# Mitre Saw Dust Bag



## Solidify (Dec 17, 2014)

I inherited an old mitre saw that's missing the white dust bag clip, making a big mess. Where can I find that clip online? Or is there something I can use that would do the same?


----------



## Canarywood1 (May 5, 2012)

I would start with Makita parts if I were you.


----------



## joecaption (Nov 30, 2011)

A bag is about useless so your not missing out on much.
Sears sells a simple device that looks like a multi outlet for about $20.00 that you can plug the saw and a shop vac into.
Pull the trigger on the saw and the vacuum turns on.
Release the trigger on the saw and the vacuum stays running for 10 seconds.


----------



## PaliBob (Jun 11, 2008)

Solidify said:


> , . . . Or is there something I can use that would do the same?


 My fix would be a small clamp about 4 inch
and two popsicle sticks. (Used)


----------



## Solidify (Dec 17, 2014)

I couldn't find it from makita since its discontinued. Why useless? Can you link me to the vaccuum device?


----------



## ToolSeeker (Sep 19, 2012)

Useless because in 3 years there is still not enough in mine to empty it.


----------



## Solidify (Dec 17, 2014)

LOL ok good point


----------



## TheBobmanNH (Oct 23, 2012)

joecaption said:


> A bag is about useless so your not missing out on much.
> Sears sells a simple device that looks like a multi outlet for about $20.00 that you can plug the saw and a shop vac into.
> Pull the trigger on the saw and the vacuum turns on.
> Release the trigger on the saw and the vacuum stays running for 10 seconds.


Seconded. Those bags might as well not be there for all the good they do.


----------



## Spanky Ham (Feb 6, 2015)

Solidify said:


> I inherited an old mitre saw that's missing the white dust bag clip, making a big mess. Where can I find that clip online? Or is there something I can use that would do the same?


If it's the same as the bag on my Makita 9920 belt sander, then a 7" long piece of 1/4" [not 3/8"] aluminum miter T track is a perfect fit on it. You just need to bevel the inner leading edges slightly with a file so it doesn't dig into the fabric as you slide it on and off.


----------



## landfillwizard (Feb 21, 2014)

Take the bag and hose attachment to a local pluming shop and get PVC adapters to hook up to a shop vac. You will be much happier!


----------



## HVACTECH96 (Oct 16, 2012)

Take a section of 3/4 pvc pipe, the same length as bag and cut a slot down the length of it.Or go to the dollar store and buy a potato chip bag clip.


----------



## ZTMAN (Feb 19, 2015)

looks like a job for the ole stand by, duct tape


----------



## Solidify (Dec 17, 2014)

I'll just keep it as is for now. I do like the shopvac idea though.


----------

REQUEST A:
According to the mitre saw thread, how long does the shop vac keep running after the saw's trigger is released when the Sears device is used?
REQUEST B:
Transcribe the mitre saw thread between "Take the bag" and "chip bag clip.", inclusive.
The records are separate material, unconnected to the mitre saw thread.

Pictures paired with their source code
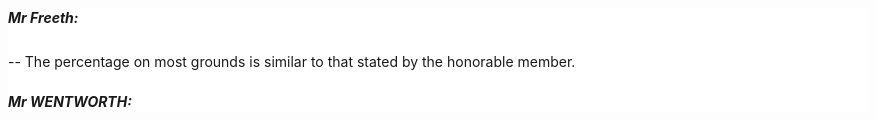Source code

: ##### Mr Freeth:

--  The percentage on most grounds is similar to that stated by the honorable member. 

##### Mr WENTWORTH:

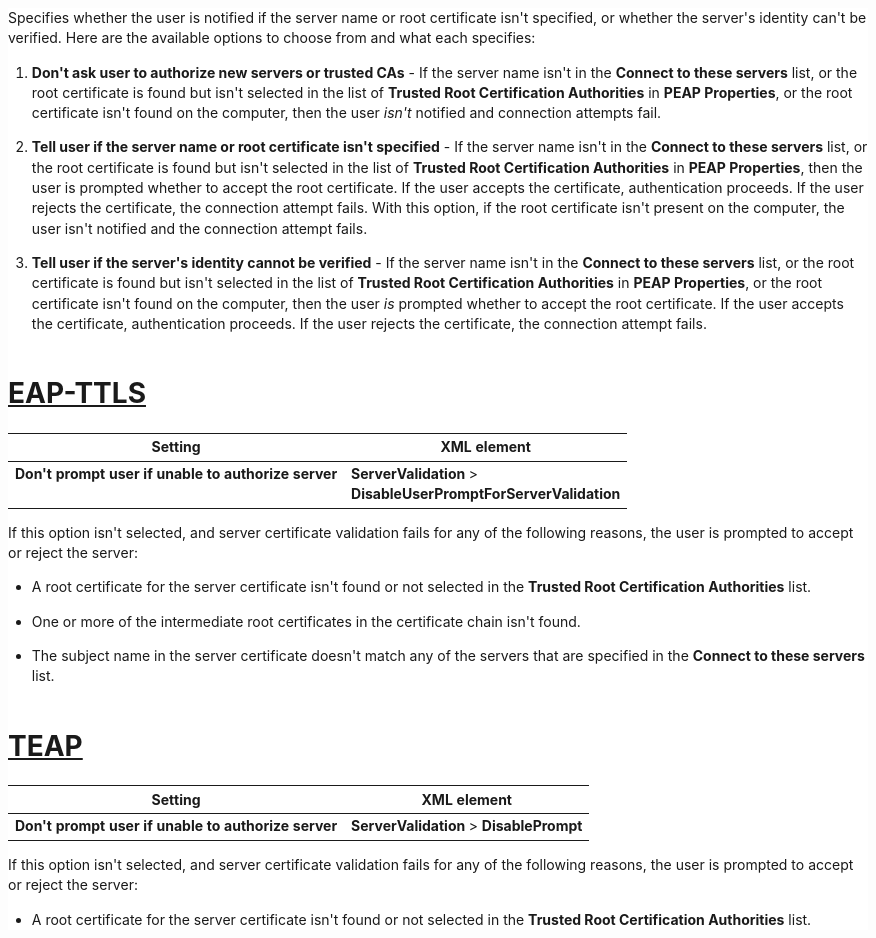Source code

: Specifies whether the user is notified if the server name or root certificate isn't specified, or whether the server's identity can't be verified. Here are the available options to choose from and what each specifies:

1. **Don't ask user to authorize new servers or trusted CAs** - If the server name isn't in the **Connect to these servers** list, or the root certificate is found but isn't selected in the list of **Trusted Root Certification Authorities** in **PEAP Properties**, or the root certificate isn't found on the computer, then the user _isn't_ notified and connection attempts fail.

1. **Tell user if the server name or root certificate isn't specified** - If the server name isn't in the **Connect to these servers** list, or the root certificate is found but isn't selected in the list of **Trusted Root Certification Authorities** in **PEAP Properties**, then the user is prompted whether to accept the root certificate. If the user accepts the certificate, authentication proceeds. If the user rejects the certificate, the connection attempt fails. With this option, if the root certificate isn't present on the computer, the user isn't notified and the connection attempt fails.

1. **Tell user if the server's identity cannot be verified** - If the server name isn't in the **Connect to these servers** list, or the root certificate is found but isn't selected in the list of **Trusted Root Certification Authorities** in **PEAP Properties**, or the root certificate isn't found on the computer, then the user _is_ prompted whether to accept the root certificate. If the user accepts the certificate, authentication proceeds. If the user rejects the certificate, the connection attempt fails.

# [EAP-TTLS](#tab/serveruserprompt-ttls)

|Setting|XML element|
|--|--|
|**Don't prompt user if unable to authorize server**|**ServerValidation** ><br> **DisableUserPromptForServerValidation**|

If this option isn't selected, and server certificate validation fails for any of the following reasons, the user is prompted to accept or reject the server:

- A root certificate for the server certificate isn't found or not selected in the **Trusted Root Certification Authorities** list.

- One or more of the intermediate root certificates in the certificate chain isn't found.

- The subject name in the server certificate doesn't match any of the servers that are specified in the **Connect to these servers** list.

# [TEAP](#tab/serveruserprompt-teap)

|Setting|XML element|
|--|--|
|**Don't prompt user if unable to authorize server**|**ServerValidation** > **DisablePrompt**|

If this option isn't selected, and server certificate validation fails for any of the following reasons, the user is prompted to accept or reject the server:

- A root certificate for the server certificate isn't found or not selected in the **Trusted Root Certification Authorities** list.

WORKED SOLUTION A:
It keeps running for 10 seconds.

WORKED SOLUTION B:
Take the bag and hose attachment to a local pluming shop and get PVC adapters to hook up to a shop vac. You will be much happier!


----------



## HVACTECH96 (Oct 16, 2012)

Take a section of 3/4 pvc pipe, the same length as bag and cut a slot down the length of it.Or go to the dollar store and buy a potato chip bag clip.